Cloning, sequencing, heterologous expression, purification, and characterization of adenosylcobalamin-dependent D-ornithine aminomutase from Clostridium sticklandii.

D-Ornithine aminomutase from Clostridium sticklandii catalyzes the reversible rearrangement of d-ornithine to (2R,4S)-2,4-diaminopentanoic acid. The two genes encoding d-ornithine aminomutase have been cloned, sequenced, and expressed in Escherichia coli. The oraS gene, which encodes a protein of 121 amino acid residues with M(r) 12,800, is situated upstream of the oraE gene, which encodes a protein of 753 amino acid residues with M(r) 82,900. The holoenzyme appears to comprise a alpha(2)beta(2)-heterotetramer. OraS shows no significant homology to other proteins in the Swiss-Prot data base. The deduced amino acid sequence of OraE includes a conserved base-off/histidine-on cobalamin-binding motif, DXHXXG. OraE was expressed in E. coli as inclusion bodies. Refolding experiments on OraE indicate that the interactions between OraS and OraE and the binding of either pyridoxal phosphate or adenosylcobalamin play important roles in refolding process. The K(m) values for d-ornithine, 5'-deoxyadenosylcobalamin (AdoCbl), and pyridoxal 5'-phosphate (PLP) are 44.5 +/- 2.8, 0.43 +/- 0.04, and 1.5 +/- 0.1 microm, respectively; the k(cat) is 6.3 +/- 0.1 s(-1).
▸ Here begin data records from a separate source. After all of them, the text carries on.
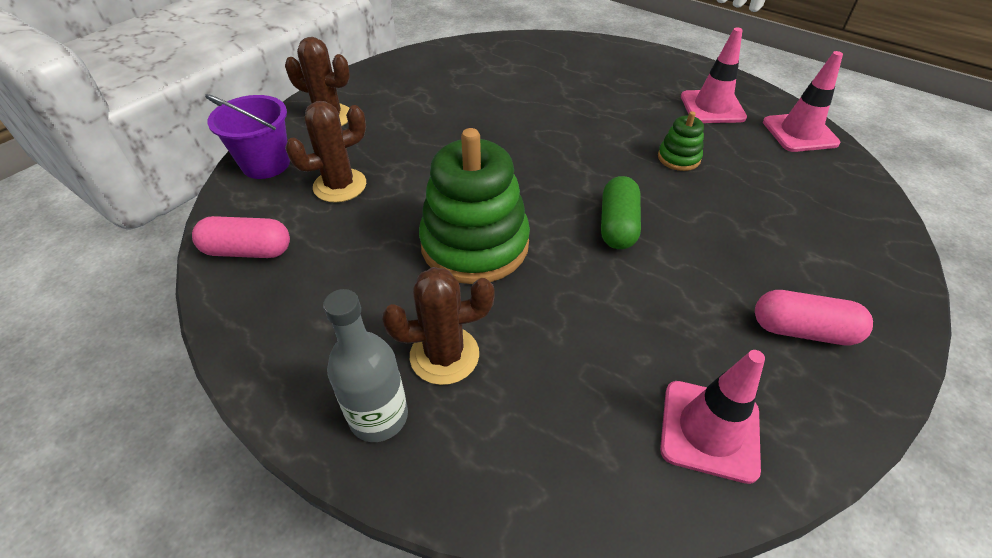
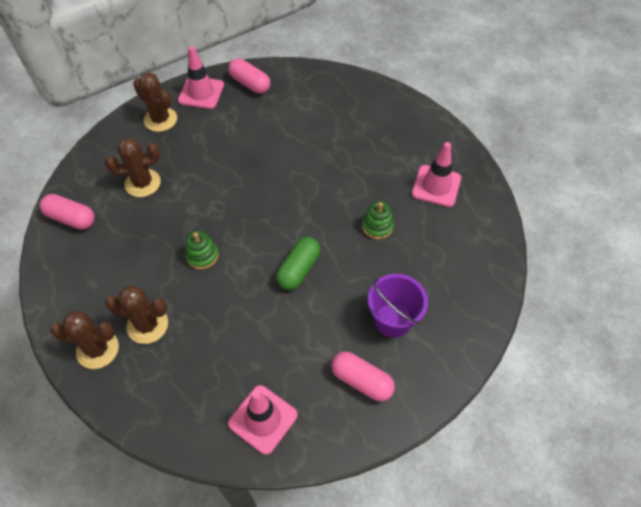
camera: 20 degrees right, 10 degrees up
(266, 164) = (105, 151): purple bucket -> purple bucket (393, 320)
(378, 416) = (97, 349): grey bottle -> brown cactus
(426, 64) = (250, 84): none -> pink capsule
(475, 244) = (202, 255): green stacking toy -> green stacking toy, size x0.46
(799, 133) = (485, 230): pink traffic cone -> pink traffic cone (201, 93)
The reaction was absolutely dependent upon OraE, OraS, AdoCbl, PLP, and D-ornithine being present in the assay; no other cofactors were required. A red-shift in UV-visible absorption spectrum is observed when free adenosylcobinamide is bound by recombinant D-ornithine aminomutase and no significant change in spectrum when free adenosylcobinamide is bound by mutant OraE-H618G, demonstrating that the enzyme binds adenosylcobalamin in base-off/histidine-on mode.